Tuesday, December 2, 2008

Health

USN Current Issue

Ask and You Shall Receive

By Bernadine Healy
Posted 5/14/06

In the tradition of peaceful revolutionaries fed up with tyrants, the 49,000-member American College of Obstetricians and Gynecologists unveiled a national prescription-writing campaign last week for the morning-after pill. What makes this group of physicians so irate, according to ACOG's past President Vivian Dickerson, is the "despicable treatment of women at the hands of the FDA."

In 1999, the Food and Drug Administration approved the emergency contraceptive, dubbed "Plan B" by its manufacturer, as safe and effective but only if taken within 72 hours of unprotected sex. Because of the narrow window, the agency's own scientists and its external advisory panel supported the manufacturer's application to make the drug available over the counter so women could get it in the nick of time. But the FDA dragged its heels and eventually turned down the request, prompting an outcry. When the Government Accountability Office delved into the matter last fall, it concluded that the agency had made its call with an unusual amount of top brass involvement. What's more, the FDA used a "novel" rationale for the thumbs down: Ready access to Plan B would encourage young girls to "engage in unsafe sexual behaviors because of their lack of cognitive maturity." A fancy way of saying access to contraceptives would drive young women to reckless sex.

Plan B has also been a political lightning rod for antiabortion activists, even though the drug does not disrupt or harm a pregnancy. Rather, it prevents pregnancy with a high-dose jolt of birth control hormones. Thus it decreases the risk of abortion. In short, spurious concerns both about women's sexual behavior and about abortion fuel the seemingly endless tempest surrounding women's appropriate and lawful use of an emergency drug.

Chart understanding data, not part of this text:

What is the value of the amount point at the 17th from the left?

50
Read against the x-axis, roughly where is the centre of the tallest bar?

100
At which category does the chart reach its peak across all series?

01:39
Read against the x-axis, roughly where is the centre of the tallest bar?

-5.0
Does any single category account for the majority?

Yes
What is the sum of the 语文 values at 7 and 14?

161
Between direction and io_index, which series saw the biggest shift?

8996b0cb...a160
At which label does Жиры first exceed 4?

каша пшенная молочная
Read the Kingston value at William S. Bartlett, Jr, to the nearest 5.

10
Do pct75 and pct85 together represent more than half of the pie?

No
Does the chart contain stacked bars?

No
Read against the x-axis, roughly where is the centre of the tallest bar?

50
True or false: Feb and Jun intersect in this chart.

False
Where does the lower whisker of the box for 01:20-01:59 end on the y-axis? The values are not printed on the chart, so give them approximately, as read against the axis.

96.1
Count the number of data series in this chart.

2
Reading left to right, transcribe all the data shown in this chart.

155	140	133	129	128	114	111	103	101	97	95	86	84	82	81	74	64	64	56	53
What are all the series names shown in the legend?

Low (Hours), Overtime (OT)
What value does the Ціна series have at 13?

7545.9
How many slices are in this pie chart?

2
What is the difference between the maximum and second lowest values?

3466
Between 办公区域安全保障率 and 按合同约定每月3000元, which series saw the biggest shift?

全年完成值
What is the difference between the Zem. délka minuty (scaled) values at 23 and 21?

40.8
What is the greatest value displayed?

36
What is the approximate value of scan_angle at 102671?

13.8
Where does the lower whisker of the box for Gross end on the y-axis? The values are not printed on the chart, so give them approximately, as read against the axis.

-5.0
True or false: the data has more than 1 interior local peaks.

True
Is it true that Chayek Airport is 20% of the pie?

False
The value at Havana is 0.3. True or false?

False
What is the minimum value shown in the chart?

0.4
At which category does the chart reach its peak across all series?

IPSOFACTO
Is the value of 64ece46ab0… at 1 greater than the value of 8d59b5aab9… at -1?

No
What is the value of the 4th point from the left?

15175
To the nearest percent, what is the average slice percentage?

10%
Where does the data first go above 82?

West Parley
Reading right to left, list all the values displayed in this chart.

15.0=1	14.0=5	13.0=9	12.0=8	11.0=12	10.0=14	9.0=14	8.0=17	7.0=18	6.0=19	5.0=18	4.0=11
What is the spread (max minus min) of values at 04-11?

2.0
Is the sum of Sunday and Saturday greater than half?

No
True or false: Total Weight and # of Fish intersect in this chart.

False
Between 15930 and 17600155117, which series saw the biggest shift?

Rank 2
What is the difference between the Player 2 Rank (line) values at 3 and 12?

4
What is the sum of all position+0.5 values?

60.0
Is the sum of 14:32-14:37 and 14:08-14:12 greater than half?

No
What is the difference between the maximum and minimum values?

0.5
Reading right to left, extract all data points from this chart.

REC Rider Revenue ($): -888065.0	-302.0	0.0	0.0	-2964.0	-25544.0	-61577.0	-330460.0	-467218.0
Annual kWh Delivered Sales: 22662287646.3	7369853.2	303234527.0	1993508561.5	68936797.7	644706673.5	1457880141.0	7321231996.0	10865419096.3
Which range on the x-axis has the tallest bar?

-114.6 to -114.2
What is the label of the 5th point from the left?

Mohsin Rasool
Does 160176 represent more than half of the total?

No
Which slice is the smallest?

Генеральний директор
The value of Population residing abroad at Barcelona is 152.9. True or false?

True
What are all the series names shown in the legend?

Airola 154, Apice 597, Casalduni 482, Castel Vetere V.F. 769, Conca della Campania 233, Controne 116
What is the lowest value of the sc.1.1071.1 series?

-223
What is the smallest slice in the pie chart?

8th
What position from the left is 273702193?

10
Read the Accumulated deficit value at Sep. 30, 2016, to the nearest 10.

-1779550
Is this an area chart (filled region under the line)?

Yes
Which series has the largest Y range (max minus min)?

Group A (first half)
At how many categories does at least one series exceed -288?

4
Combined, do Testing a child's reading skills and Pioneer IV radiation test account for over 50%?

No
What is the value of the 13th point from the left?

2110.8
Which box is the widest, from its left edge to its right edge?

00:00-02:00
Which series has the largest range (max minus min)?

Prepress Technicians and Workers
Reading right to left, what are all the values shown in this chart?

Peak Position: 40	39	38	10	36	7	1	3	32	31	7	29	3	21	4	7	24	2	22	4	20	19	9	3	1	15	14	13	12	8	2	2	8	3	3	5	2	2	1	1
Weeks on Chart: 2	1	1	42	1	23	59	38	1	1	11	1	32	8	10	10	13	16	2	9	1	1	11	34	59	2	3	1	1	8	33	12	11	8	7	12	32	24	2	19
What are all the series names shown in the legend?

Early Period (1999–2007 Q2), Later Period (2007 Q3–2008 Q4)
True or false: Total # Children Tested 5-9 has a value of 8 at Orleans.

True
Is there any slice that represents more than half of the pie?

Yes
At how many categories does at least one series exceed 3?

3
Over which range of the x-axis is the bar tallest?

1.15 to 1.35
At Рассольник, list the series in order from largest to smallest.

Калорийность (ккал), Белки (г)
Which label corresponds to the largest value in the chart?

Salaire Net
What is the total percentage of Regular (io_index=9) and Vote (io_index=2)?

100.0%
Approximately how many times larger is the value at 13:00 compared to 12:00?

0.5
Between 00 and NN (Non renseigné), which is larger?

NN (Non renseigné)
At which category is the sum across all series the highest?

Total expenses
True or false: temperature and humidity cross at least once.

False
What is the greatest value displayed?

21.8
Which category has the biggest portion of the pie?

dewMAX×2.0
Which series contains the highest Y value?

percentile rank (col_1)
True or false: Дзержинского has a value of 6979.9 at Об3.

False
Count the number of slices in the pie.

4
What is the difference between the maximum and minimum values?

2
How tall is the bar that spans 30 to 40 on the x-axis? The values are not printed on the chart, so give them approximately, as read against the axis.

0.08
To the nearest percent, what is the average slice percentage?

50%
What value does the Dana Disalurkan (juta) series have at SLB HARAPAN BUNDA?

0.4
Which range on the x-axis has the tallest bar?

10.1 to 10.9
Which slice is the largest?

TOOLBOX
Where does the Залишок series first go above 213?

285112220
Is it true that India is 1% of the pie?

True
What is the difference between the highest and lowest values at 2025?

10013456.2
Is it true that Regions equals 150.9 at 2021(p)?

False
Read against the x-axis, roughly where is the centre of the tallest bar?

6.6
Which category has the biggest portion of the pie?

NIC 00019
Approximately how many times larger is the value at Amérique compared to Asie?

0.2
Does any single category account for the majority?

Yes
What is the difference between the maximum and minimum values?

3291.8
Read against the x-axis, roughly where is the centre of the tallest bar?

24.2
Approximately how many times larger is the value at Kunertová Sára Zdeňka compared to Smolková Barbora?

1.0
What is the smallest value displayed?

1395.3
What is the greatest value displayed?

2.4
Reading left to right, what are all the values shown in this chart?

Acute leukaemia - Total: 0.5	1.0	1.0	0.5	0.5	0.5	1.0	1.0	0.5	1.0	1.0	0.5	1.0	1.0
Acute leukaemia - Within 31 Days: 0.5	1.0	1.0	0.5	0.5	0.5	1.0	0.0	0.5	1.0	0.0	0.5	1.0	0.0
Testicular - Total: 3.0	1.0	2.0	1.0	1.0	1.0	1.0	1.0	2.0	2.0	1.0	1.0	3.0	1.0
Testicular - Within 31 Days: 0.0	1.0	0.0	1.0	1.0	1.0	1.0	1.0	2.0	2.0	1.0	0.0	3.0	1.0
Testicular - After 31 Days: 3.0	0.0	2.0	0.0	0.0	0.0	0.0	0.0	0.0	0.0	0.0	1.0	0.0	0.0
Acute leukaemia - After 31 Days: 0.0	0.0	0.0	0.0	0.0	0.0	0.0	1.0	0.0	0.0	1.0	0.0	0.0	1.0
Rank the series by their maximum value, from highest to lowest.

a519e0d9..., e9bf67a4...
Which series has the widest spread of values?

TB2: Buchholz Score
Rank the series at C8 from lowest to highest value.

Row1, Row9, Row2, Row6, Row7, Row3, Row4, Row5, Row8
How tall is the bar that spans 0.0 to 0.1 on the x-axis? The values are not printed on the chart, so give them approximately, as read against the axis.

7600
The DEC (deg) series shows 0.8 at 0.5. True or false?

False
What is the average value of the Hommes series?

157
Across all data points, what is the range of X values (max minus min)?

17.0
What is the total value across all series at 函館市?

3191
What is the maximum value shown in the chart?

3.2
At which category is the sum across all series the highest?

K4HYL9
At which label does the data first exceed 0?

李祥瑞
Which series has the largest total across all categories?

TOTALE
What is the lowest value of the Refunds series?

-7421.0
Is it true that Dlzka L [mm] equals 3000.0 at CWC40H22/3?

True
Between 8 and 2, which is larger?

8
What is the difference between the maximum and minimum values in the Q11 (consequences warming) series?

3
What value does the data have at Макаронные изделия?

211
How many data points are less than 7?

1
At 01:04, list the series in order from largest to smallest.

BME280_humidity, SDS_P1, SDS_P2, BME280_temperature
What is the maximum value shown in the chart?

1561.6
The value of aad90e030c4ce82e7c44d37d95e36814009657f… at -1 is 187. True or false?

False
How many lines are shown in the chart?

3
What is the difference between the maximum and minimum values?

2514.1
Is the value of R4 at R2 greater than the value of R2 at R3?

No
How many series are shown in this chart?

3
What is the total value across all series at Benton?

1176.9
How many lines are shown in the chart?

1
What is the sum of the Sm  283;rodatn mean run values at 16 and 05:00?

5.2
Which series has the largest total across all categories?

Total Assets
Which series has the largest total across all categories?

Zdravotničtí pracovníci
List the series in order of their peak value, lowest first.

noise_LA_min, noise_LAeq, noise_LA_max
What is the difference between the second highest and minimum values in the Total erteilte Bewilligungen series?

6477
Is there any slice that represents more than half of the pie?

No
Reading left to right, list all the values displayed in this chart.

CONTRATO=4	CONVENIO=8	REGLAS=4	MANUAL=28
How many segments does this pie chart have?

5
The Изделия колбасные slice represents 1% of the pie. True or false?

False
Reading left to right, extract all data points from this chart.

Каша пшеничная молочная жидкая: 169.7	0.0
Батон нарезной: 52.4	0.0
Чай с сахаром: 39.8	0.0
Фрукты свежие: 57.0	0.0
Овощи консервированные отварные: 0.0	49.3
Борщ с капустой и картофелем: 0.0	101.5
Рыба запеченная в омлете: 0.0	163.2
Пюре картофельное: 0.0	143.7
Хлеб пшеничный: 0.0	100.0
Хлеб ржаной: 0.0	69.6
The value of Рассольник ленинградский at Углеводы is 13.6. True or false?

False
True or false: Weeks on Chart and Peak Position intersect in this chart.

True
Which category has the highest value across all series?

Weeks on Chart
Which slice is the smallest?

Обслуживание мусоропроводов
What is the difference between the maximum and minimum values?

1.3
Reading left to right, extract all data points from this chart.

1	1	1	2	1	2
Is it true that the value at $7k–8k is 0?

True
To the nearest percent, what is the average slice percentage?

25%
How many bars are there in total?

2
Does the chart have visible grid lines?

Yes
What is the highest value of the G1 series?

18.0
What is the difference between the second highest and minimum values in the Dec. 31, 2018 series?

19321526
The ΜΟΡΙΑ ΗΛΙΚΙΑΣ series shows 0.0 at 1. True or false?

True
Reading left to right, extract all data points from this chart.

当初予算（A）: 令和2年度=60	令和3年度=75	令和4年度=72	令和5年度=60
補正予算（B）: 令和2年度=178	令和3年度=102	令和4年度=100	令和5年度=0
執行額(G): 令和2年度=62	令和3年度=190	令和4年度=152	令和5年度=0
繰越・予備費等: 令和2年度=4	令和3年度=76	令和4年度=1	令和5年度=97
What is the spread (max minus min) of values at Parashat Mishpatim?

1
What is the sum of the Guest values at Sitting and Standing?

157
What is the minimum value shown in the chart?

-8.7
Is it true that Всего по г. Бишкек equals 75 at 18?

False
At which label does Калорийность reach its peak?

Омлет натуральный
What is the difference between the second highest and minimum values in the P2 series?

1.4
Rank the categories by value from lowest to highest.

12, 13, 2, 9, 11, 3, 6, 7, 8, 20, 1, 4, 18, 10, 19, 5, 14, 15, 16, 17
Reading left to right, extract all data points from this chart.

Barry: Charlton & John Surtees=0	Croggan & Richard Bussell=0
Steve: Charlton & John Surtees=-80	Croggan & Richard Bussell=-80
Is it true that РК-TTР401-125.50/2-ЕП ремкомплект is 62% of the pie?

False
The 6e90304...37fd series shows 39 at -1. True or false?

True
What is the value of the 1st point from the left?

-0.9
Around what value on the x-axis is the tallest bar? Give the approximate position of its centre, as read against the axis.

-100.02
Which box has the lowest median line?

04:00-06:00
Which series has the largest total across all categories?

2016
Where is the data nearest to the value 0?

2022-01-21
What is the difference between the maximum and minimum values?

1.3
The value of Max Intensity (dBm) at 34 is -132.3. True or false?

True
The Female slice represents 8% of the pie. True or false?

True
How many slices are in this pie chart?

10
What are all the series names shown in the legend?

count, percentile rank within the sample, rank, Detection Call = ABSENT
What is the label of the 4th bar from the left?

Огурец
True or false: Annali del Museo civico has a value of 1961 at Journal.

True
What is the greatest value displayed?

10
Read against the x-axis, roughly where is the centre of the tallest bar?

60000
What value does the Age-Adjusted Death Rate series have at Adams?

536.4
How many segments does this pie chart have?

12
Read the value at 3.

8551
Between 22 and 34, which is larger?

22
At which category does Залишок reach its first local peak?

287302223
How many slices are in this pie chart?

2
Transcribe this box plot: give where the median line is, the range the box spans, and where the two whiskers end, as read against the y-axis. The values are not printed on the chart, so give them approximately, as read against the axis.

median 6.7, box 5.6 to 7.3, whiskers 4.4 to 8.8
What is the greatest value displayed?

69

The ACOG campaign, called "Ask me," effectively creates an over-the-counter option that subverts the FDA ruling. Doctors will offer information on the drug and prescriptions to women who, well, just ask. Patients can either keep the paper as Rx-in-waiting or have the prescription filled and ready in their medicine cabinets--which allows them to use the pills at their own discretion. Helping to spread the word are "Ask me" buttons, national ads, and posters for doctors' offices reminding women that "accidents happen" and "morning afters can be tough."

But advance prescriptions may not be enough. Some pharmacies don't carry the drug because of moral or religious objections. Even the behemoth Wal-Mart with its national chain of pharmacies refused for the longest time. After being forced by Illinois to stock the drug, sued in Massachusetts for not providing it, and compelled by that state's pharmacy board to change its ways, the company caved. Two months ago, Wal-Mart announced that all its pharmacies would carry Plan B and restated its policy that individual pharmacists who objected to this, or who felt uncomfortable dispensing the drug, could refer the patient elsewhere. No word about the patient's comfort.

Conscientious objector. This points to another hurdle: Despite a doctor's orders, a pharmacist can decide not to dispense the contraceptive based on moral or religious beliefs. Fine. But there must be an alternative pharmacist or pharmacy to fill the order, or else the conscientious objectors are imposing their beliefs on a woman who then becomes powerless to exercise her own.

Imagine if a pharmacist could block the sale of condoms based on religious persuasion. It's not so far-fetched; the Vatican historically has banned condoms, even opposing their distribution in Africa to protect against HIV. And would there not be an uproar if a pharmacist's own sense of sin used a man's marital status to determine whether or not to fill his prescription for Viagra? The debate over Plan B smacks of a double standard. But worse, without knowing beforehand of the pharmacist's opposition to the drug, a woman requesting it is not only turned away but also humiliated as her privacy is breached and her personal life judged.

As we sort out these ethical issues, let's follow ACOG's lead. Those pharmacies unwilling to dispense the morning-after pill should be mandated to post some version of the "accidents happen" poster, with the caveat "but some other pharmacy will have to help you if you want Plan B." And individual pharmacists who refuse to fill such prescriptions should wear buttons that say simply, "Don't ask."

This story appears in the May 22, 2006 print edition of U.S. News & World Report.